On the calculation of the statistical entropy – The short answer: By taking the microstate to be a volume element in momentum $\times$ space (phase space) and by assigning equal weight to all microstates with the same energy, volume and number of particles, we end up with a statistical entropy that behaves exactly the same as classical entropy. That's the beauty of statistical mechanics. No additional assumptions, discretizations or other such operations required.

Data listing
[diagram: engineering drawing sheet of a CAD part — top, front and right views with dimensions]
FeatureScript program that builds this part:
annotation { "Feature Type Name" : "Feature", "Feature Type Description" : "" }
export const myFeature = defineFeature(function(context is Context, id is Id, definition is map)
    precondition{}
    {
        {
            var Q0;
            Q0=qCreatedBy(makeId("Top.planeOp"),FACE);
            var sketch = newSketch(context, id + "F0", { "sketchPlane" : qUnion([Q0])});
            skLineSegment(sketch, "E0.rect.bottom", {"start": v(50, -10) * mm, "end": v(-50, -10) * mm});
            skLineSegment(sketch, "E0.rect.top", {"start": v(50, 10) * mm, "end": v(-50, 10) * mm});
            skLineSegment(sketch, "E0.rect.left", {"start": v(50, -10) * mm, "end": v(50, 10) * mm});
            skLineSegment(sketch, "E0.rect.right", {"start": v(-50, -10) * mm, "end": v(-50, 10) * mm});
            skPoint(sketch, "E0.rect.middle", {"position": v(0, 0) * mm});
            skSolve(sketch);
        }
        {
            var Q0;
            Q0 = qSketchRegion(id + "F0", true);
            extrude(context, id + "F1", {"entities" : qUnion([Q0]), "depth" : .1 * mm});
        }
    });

Task directions
Render this sentence from the excerpt on statistical entropy in Spanish: "That's the beauty of statistical mechanics." None of the lines are needed here.

Task result
Esa es la belleza de la mecánica estadística.